The thing about strategy guide publishing is that it’s a parasitic industry. We exist at the pleasure of the host, in this case SquareSoft (pre-merger). Game publishers, i.e. the licensors, have the final say in what goes to print. It’s part of the agreement. BradyGames paid a hefty combination of licensing fees and/or royalties in exchange for the rights to be the only official guidebook for the game. And the licensor, as part of the agreement, gets to review the guide before it goes to print. Normally, they’re checking for design-related issues or making sure Spider-Man is hyphenated or that Boomshot is one word. But they can also strip content.
I have no doubt that the authors of that book wrote a complete guide, and that everything that was eventually moved to PlayOnline.com did, originally, exist within the manuscript. At some point, SquareSoft alerted BradyGames about their plans for PlayOnline.com and BradyGames pushed back against it, knowing it would ruin the guide and cheat the fans. My understanding is that they tried to get SquareSoft to only shift non-essential information to the portal, but Square wasn’t having it.

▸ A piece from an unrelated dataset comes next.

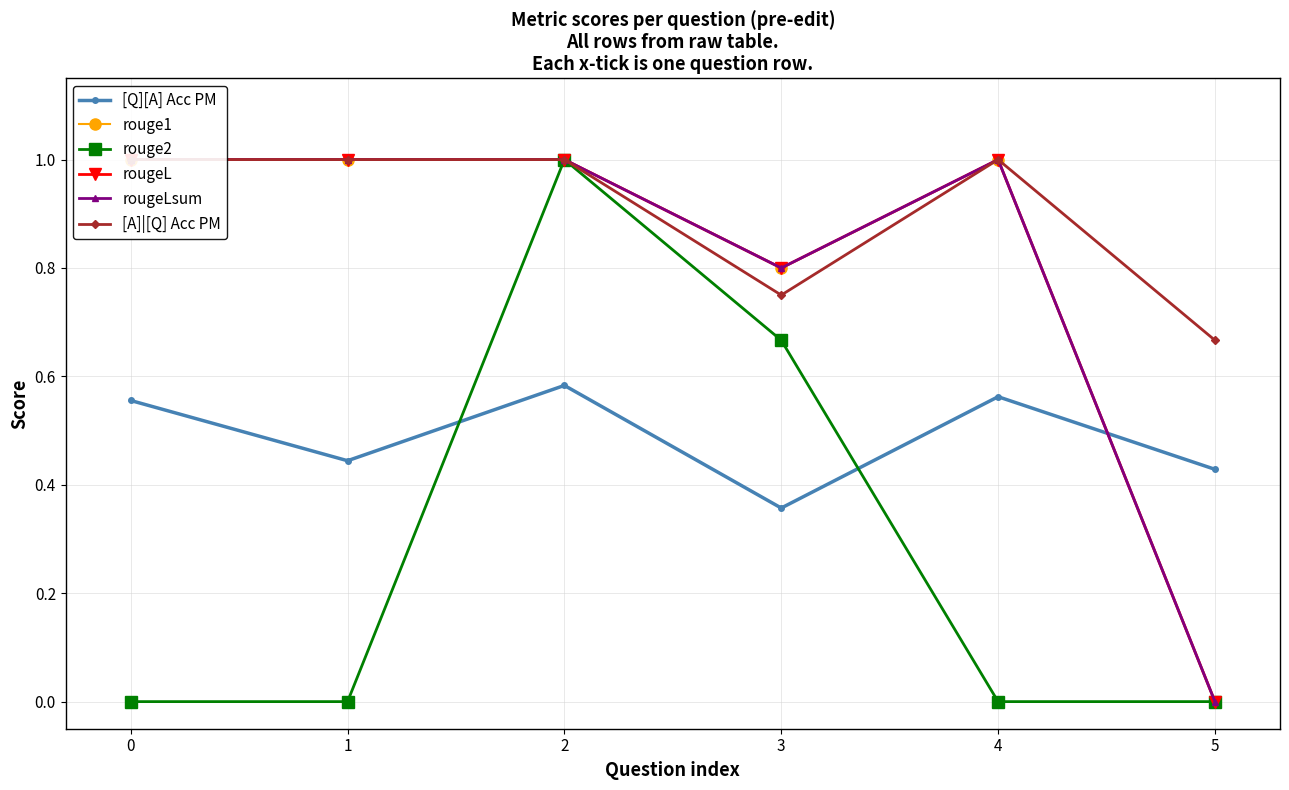

Which series changed the most between 1 and 4?

[Q][A] Acc PM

Nobody at BradyGames was happy about this and despite their efforts to change Square’s mind, they ultimately had to give in and do what was demanded. The Final Fantasy series was one of the few whales existing back in the early aughts. It would make or break the year for BradyGames. Everyone at Brady knew the fans were going to be pissed off about it, but they couldn’t risk not getting the rights to Final Fantasy X by refusing to comply. Not to mention, doing so would have resulted in all manner of legal trouble. They were contractually bound to bend to Square’s will. Fortunately, SquareSoft never tried that trick again.
Schreier: What’s your favorite memory from your days writing guides?
Walsh: I made a lot of good friends through this job, especially with co-authors and editors. And, knowing that it’s all over now, it’s really tempting to get mushy about hanging out with co-authors, having drinks, playing multiplayer, and laughing all night. But that’s not what anybody wants to read. Of far more interest, I suppose, is my memory of my very first day on-site at Epic, for Gears of War. I was in a play-test session that morning and in the very last match of the hour-long session, it came down to me versus Cliff Bleszinski on Gridlock. Cliff had the Boomshot, and I was running for cover, scared for my life, with barely an hour’s experience with the game. I managed to avoid dodge his first shot, then in a panicky search for a power weapon, I ended up rolling toward him as he fired again. The rocket sailed high and I stood up, meleed, then fired the Gnasher at point-blank range, two-piecing the game’s lead designer into a pile of chunks.
The room erupted in laughter and trash talk and I immediately had a new favorite game.